From time immemorial, the Mekong Delta has always been considered the granary of the Vietnamese people. Alas, as China persists in building its hydroelectric dams, sea water begins to encroach into the river mouths then into the fields creating significant difficulties to the cultivation of rice.
For millenniums, China has exerted considerable influence on the thoughts and way of life of its neighbors’ intelligentsia. However, with its relentless drive toward material gains and economic development coupled with its efforts to sinicize Tibet, Uyghurs and other minorities this country is now facing increasing protestation from the world community.
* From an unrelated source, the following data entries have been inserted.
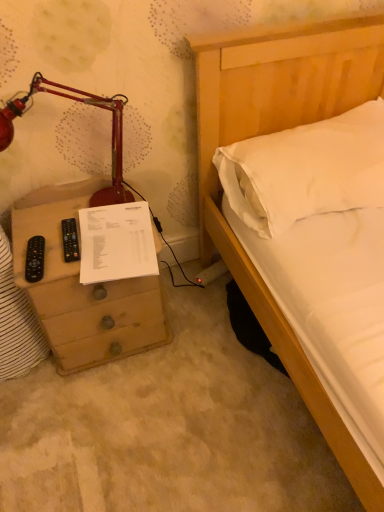
You are a GUI agent. You are given a task and a screenshot of the screen. Output one action in this format:
    pyautogui.click(x=<x>, y=<y>)
    Task: Click on the free space that is in between black plastic remote at left and black plastic remote at left
    This screenshot has height=512, width=384.
    Given the screenshot: What is the action you would take?
    (x=53, y=254)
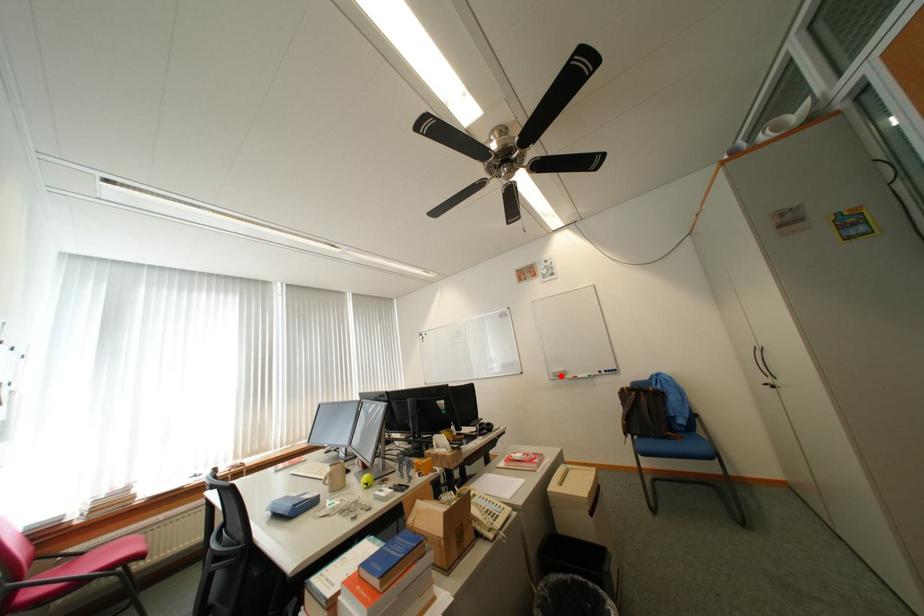
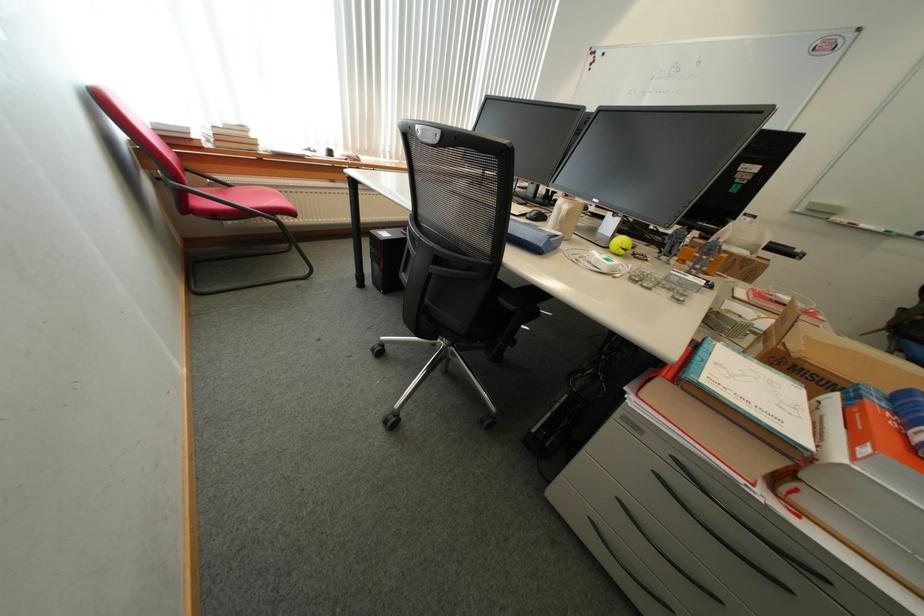
Where in the second image is the point corresponding to the highlighted location from the first image?

(815, 207)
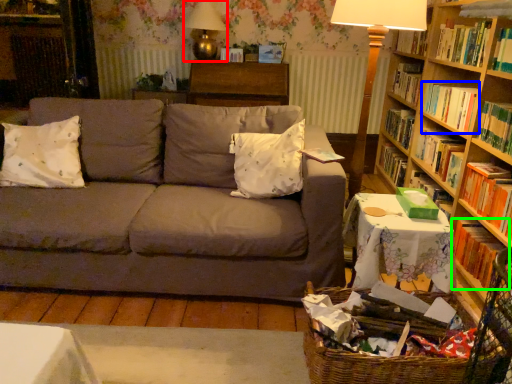
Question: Estimate the real-world distances between objects in this image. Which object is closer to table lamp (highlighted by a red box), book (highlighted by a blue box) or book (highlighted by a green box)?

Choices:
 (A) book
 (B) book

Answer: (A)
Its land and sea expansion along with it unfair competitive practices against the economies of its neighbors also bring about the concern and condemnation of those peoples who only wish to live in peace.
The natural resources we inherit from our forebears are limited. More than two thousands years ago, Lao Tzu, this great man of China, preached that we should learn to live in harmony with nature. Nowadays, in addition to the four hydroelectric dams it already built, China insists on the construction of 14 more on the Upper Mekong regardless of the damaging impacts they may inflict on the ecosystem and the livelihood of the people living downstream.
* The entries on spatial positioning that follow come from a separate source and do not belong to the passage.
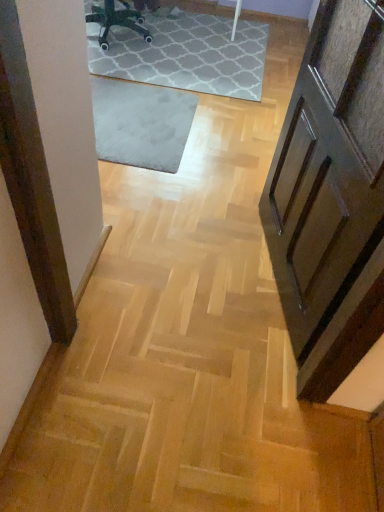
Question: Is point (286, 302) positioned closer to the camera than point (135, 114)?

Choices:
 (A) farther
 (B) closer

Answer: (B)

Question: From a real-world perspective, is wooden panelled door at right positioned above or below gray soft rug at center?

Choices:
 (A) below
 (B) above

Answer: (B)

Question: Estimate the real-world distances between objects in this image. Which object is farther from the gray soft rug at center?

Choices:
 (A) black plastic chair at upper center
 (B) wooden panelled door at right

Answer: (B)

Question: Estimate the real-world distances between objects in this image. Which object is closer to the black plastic chair at upper center?

Choices:
 (A) gray soft rug at center
 (B) wooden panelled door at right

Answer: (A)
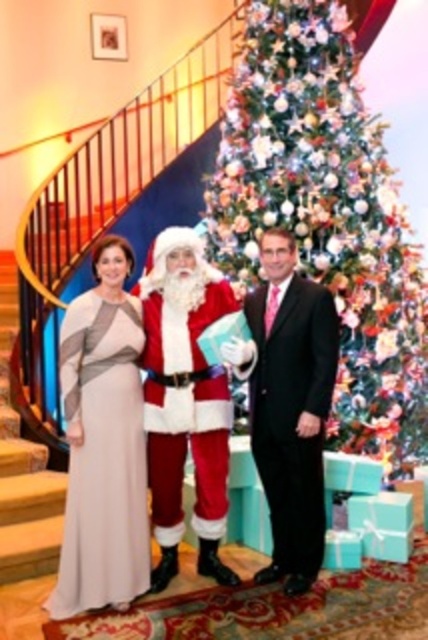
You are taking a photo of two points in the scene. The first point is at coordinate point (x=71, y=397) and the second is at point (x=311, y=314). Which point is closer to the camera?

Point (x=71, y=397) is closer to the camera than point (x=311, y=314).

You are a photographer at a holiday party and need to arrange two guests for a photo. The guests are wearing the silky white dress at center and the satin beige dress at left. According to the scene, which dress is positioned to the right of the other?

The silky white dress at center is positioned to the right of the satin beige dress at left.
Ngô Thế Vinh authored “Mekong, The Occluding River” in an apparent attempt to sound the alarm on the dangers facing the Mekong and the East Sea. Those two areas will undoubtedly play a crucial role in the political future of Southeast Asia.
Prof. VO TONG XUAN, Rector Emeritus, An Giang University, Vietnam
Dr. Ngô Thế Vinh is deeply interested in measures that protect the eco-system of the Mekong and the Mekong Delta. He has collected a wealth of precious data concerning the more than 4,000 kilometer long Mekong current flowing from Tibet to the East Sea. Many of his articles written with a heart felt style have been published to provide readers in Vietnam as well as overseas with useful information concerning not only the early construction stages of the dams in the Mekong Cascades of Yunnan but also about the calamities that the 14 dams in the Cascades may wreak on that river’s ecology affecting the tens of millions of people who inhabit its banks. Dr. Vinh is fully aware of the extremely ominous prospects the ecology of the Mekong Delta is facing due to the construction of gigantic dams upstream the river like the Xiaowan dam, the world tallest, which has been recently completed. Therefore, in his articles he never tires of drawing the attention of the Vietnamese as well as international public opinion to this issue. To add urgency to it, he recently authored a travelogue named “Mekong Dòng Sông Nghẽn Mạch / Mekong-the Occluding River” to record his experience during his travels along the Mekong’s current. Dr. Vinh does not live in Vietnam. Nevertheless his heart and mind are inextricably anchored to the bed of his river.